New treatments for fatty liver disease
Associate Professor Rebecca Lim, Obstetrics & Gynaecology at the School of Clinical Sciences at Monash Health.
Liver disease is responsible for a quarter of all organ transplants in Australia and represents a significant healthcare burden. The most common liver disease is non-alcoholic fatty liver disease (NAFLD), which itself is benign but in association with chronic inflammation (non-alcoholic steatohepatitis; NASH), can progress to cirrhosis and liver cancer. By 2020, NASH will have replaced hepatitis C as the number one reason for liver transplantation and there is no cure for NAFLD/NASH. Alternatives are urgently needed by patients with end stage NAFLD/NASH who are not candidates for liver transplantation or for whom no donor is available.
The team aims to develop a multivalent therapeutic for this complex disease based on extracellular vesicles (EV) released by amniotic epithelial cells (hAEC) that addresses fibrosis, apoptosis, oxidative stress and endogenous repair. They provide preliminary evidence that EVs released by hAECs are anti-fibrotic and support the differentiation of liver progenitor cells, promoting recovery of liver function in chronic liver disease. We have pilot data indicating that hAECs cultured on softer 3D microcarriers can significantly increase EV yield as well as biological potency compared to culture on traditional 2D tissue culture plastic.

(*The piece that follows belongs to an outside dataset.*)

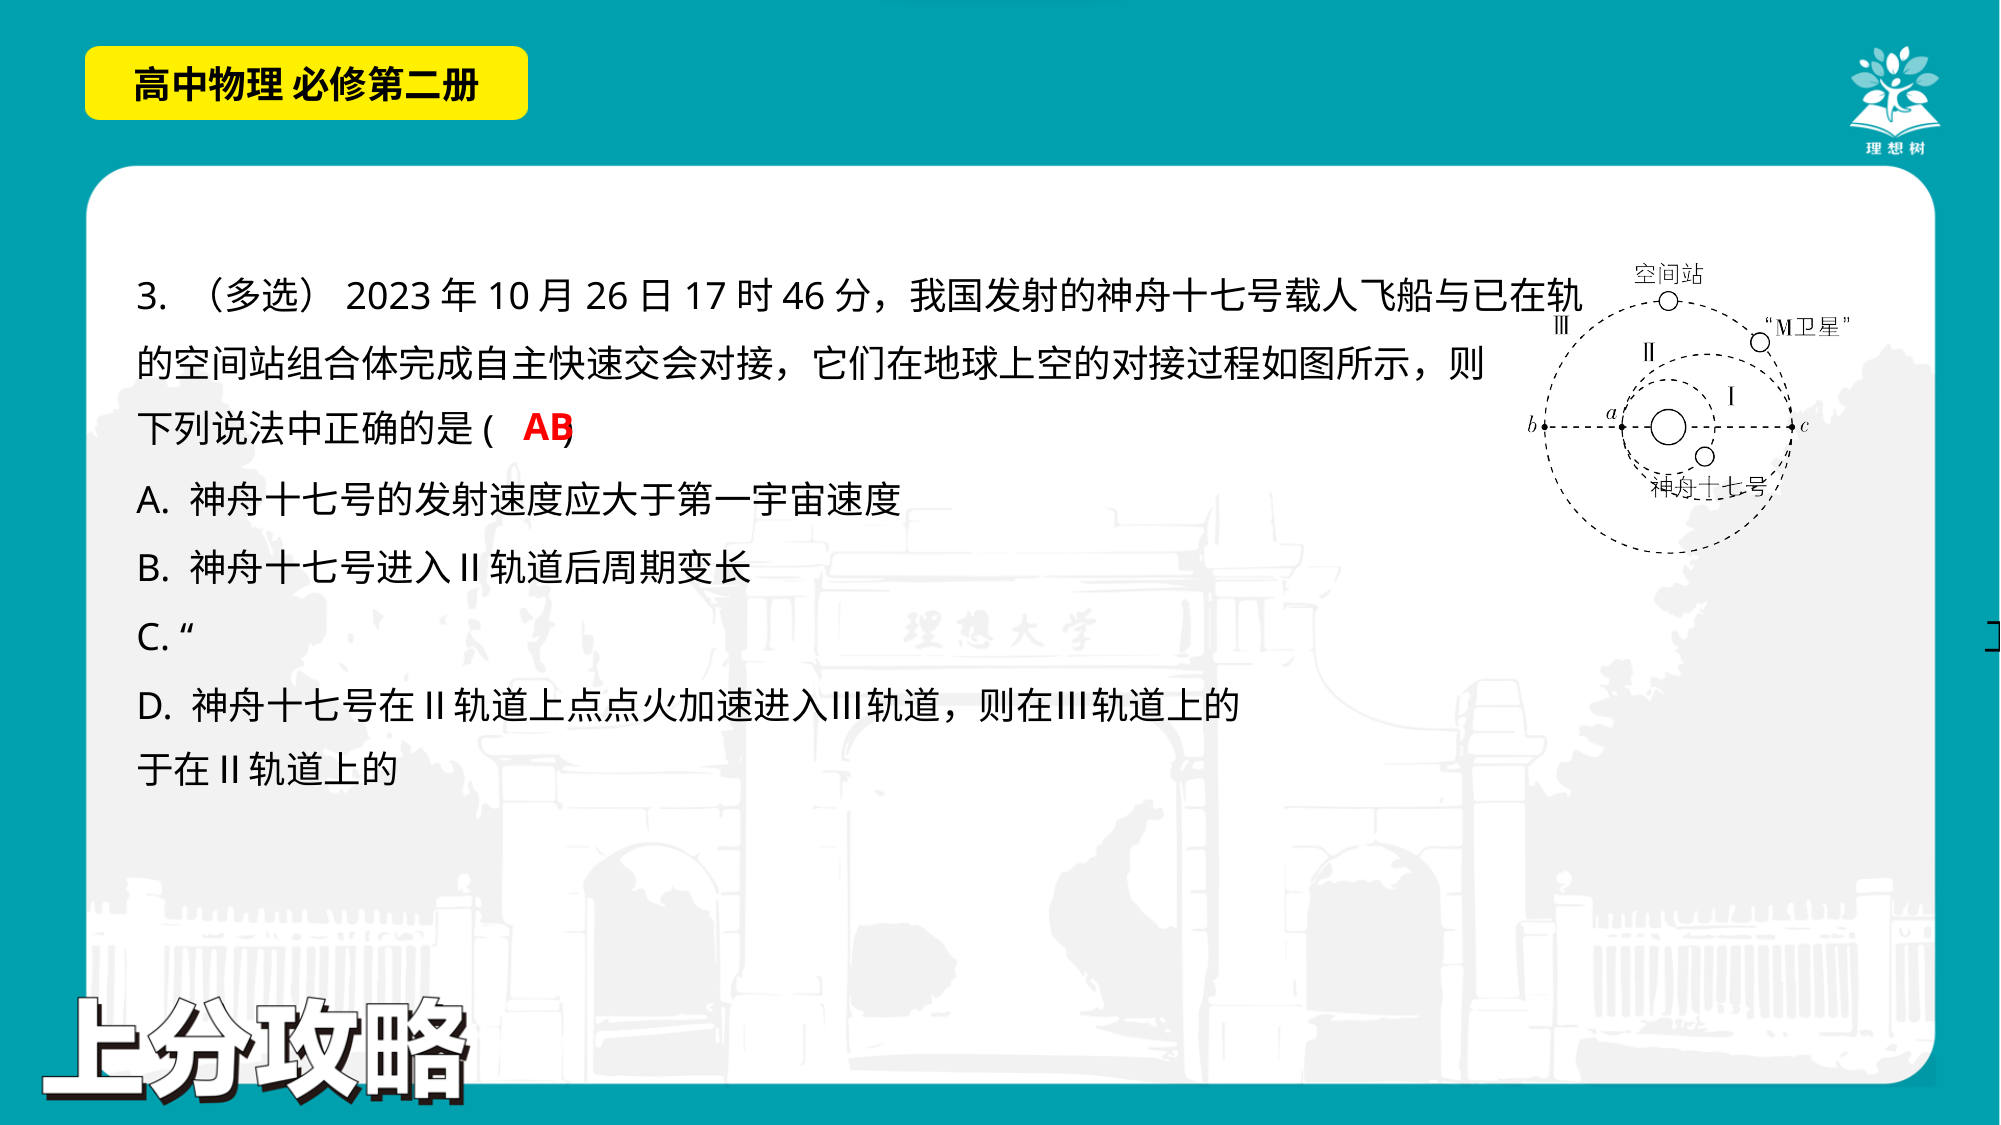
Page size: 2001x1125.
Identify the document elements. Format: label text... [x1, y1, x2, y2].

We thus hypothesise that it is possible to tune the potency of hAEC-EVs by manipulating mechanotransduction through culture on softer microcarriers that are specifically functionalised to improve anti-fibrotic effects for NAFLD/NASH.
In this application, the team aims to:
(i) Develop a novel method of hAEC-EV manufacturing for optimal EV yield and potency through the manipulation of microcarrier stiffness and functionalisation and;
(ii) Evaluate an oral formulation of hAEC-EVs against competitor treatments in preclinical mouse model of NASH.
The team brings our combined expertise of hAEC and EV biology, materials science, NAFLD/NASH management and clinical translation to address this urgent unmet medical need.